The counsel for the petitioner contended that the feels payable to the arbitrator had already been agreed upon and recorded in the proceedings. So, there was no need to revise it. Additionally, they relied on the judgment in Jivanlal Joitram Patel v. National Highways Authority of India, wherein it was held that fees should be based on the aggregate amount of claim and counterclaim, and re-determining fees after it has been fixed is improper. Further, they relied on the judgment of the Supreme Court in Oil and Natural Gas Corporation Ltd. v. Afcons Gunanusa JV.

However, the counsel for the respondent strongly refutes both the maintainability and the merits of the petition because no award had been passed yet. Additionally, they asserted that the fees were originally based on the IVth Schedule of the Act, and the revised fee was correctly calculated considering the judgment in Oil and Natural Gas Corporation Ltd. v. Afcons Gunanusa JV.

Observation of the court:

The court noted that the petitioner has invoked Section 39(2) which only applies when an arbitral tribunal exercises a lien on an award or refuses to deliver it until fees are paid. The court observed that this provision was not applicable, as the arbitral tribunal had not yet made an award or exercised such a lien.

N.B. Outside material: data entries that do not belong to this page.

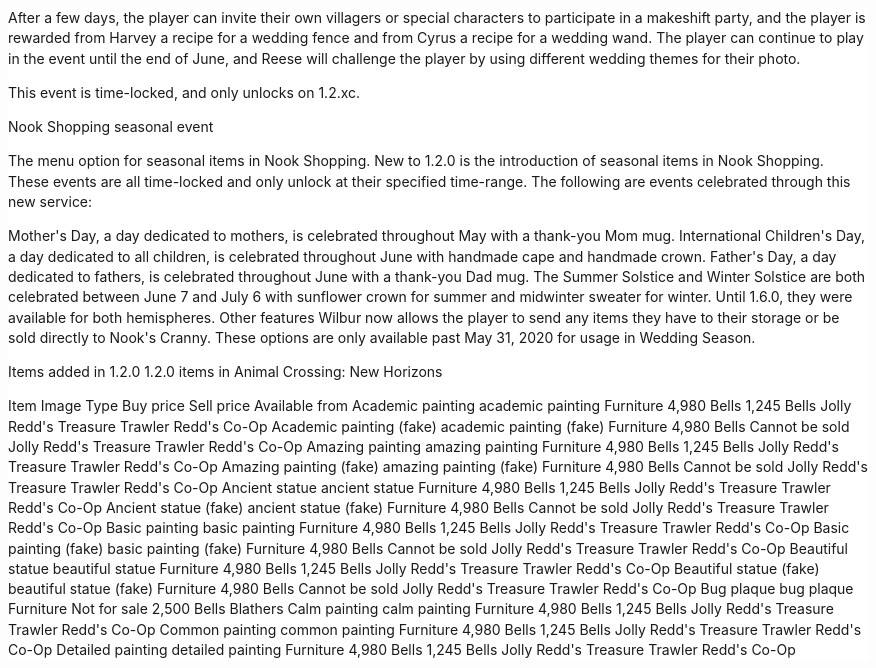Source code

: After a few days, the player can invite their own villagers or special characters to participate in a makeshift party, and the player is rewarded from Harvey a recipe for a wedding fence and from Cyrus a recipe for a wedding wand. The player can continue to play in the event until the end of June, and Reese will challenge the player by using different wedding themes for their photo.

This event is time-locked, and only unlocks on 1.2.xc.

Nook Shopping seasonal event

The menu option for seasonal items in Nook Shopping.
New to 1.2.0 is the introduction of seasonal items in Nook Shopping. These events are all time-locked and only unlock at their specified time-range. The following are events celebrated through this new service:

Mother's Day, a day dedicated to mothers, is celebrated throughout May with a thank-you Mom mug.
International Children's Day, a day dedicated to all children, is celebrated throughout June with handmade cape and handmade crown.
Father's Day, a day dedicated to fathers, is celebrated throughout June with a thank-you Dad mug.
The Summer Solstice and Winter Solstice are both celebrated between June 7 and July 6 with sunflower crown for summer and midwinter sweater for winter. Until 1.6.0, they were available for both hemispheres.
Other features
Wilbur now allows the player to send any items they have to their storage or be sold directly to Nook's Cranny. These options are only available past May 31, 2020 for usage in Wedding Season.

Items added in 1.2.0
1.2.0 items in Animal Crossing: New Horizons

Item	Image	Type	Buy price	Sell price	Available from
Academic painting	academic painting	Furniture	 4,980 Bells	 1,245 Bells	 Jolly Redd's Treasure Trawler
 Redd's Co-Op
Academic painting (fake)	academic painting (fake)	Furniture	 4,980 Bells	Cannot be sold	 Jolly Redd's Treasure Trawler
 Redd's Co-Op
Amazing painting	amazing painting	Furniture	 4,980 Bells	 1,245 Bells	 Jolly Redd's Treasure Trawler
 Redd's Co-Op
Amazing painting (fake)	amazing painting (fake)	Furniture	 4,980 Bells	Cannot be sold	 Jolly Redd's Treasure Trawler
 Redd's Co-Op
Ancient statue	ancient statue	Furniture	 4,980 Bells	 1,245 Bells	 Jolly Redd's Treasure Trawler
 Redd's Co-Op
Ancient statue (fake)	ancient statue (fake)	Furniture	 4,980 Bells	Cannot be sold	 Jolly Redd's Treasure Trawler
 Redd's Co-Op
Basic painting	basic painting	Furniture	 4,980 Bells	 1,245 Bells	 Jolly Redd's Treasure Trawler
 Redd's Co-Op
Basic painting (fake)	basic painting (fake)	Furniture	 4,980 Bells	Cannot be sold	 Jolly Redd's Treasure Trawler
 Redd's Co-Op
Beautiful statue	beautiful statue	Furniture	 4,980 Bells	 1,245 Bells	 Jolly Redd's Treasure Trawler
 Redd's Co-Op
Beautiful statue (fake)	beautiful statue (fake)	Furniture	 4,980 Bells	Cannot be sold	 Jolly Redd's Treasure Trawler
 Redd's Co-Op
Bug plaque	bug plaque	Furniture	Not for sale	 2,500 Bells	 Blathers
Calm painting	calm painting	Furniture	 4,980 Bells	 1,245 Bells	 Jolly Redd's Treasure Trawler
 Redd's Co-Op
Common painting	common painting	Furniture	 4,980 Bells	 1,245 Bells	 Jolly Redd's Treasure Trawler
 Redd's Co-Op
Detailed painting	detailed painting	Furniture	 4,980 Bells	 1,245 Bells	 Jolly Redd's Treasure Trawler
 Redd's Co-Op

Moving further, the court explained that Section 38(2) provides remedies for non-payment of fees before an award is made, but those conditions had not been met in this case. Since the arbitral proceedings had not progressed to the stage of an award, invoking Section 39(2) was premature and untenable.

Moreover, the court held that the petitioner's reliance on McNally Bharat Engineering Company Limited v. Steel Authority of India Limited & Anr. was misplaced, since that case dealt with relevant provisions of the ICA Rules, not the IVth Schedule of the Act. The court noted that this case involved a different set of rules and circumstances, making it inapplicable to this case.

The court held that the initial fixation of fees was based on the IVth Schedule of the Act, and the tribunal had followed proper legal guidance.

“24. As noticed, this argument is fallacious for the simple reason that the initial fixation of fees was not on account of an agreement between the parties independent of the IVth Schedule. On the contrary, while fixing the fees, the arbitrator expressly purported to apply the IVth Schedule and make the same applicable for the purpose of determination of fees. Therefore, it is not as if the impugned order seeks to disregard an agreement between the parties as regards which the arbitral fees would be payable.”

The Supreme Court's judgment in Oil and Natural Gas Corporation Ltd. v. Afcons Gunanusa JV clarified that arbitral fees for claim and counterclaim must be calculated separately, and the arbitrator has applied this method properly. Finally, the court dismissed the petition.

Case Title: ICRI CORPORATES PRIVATE LIMITED v. SHOOGLO NETWORK PRIVATE LIMITED (PREVIOUSLY OMG NETWORK PRIVATE LIMITED)

Citation: 2024 LiveLaw (Del) 1144

Case Number: O.M.P.(MISC.)(COMM.) 788/2024

Counsel for the Petitioners: Mr. Sunil Choudhary, Adv.

Counsel for the Respondents: Mr. Mayank Arora and Mr. Abhnav Agrawal, Advs.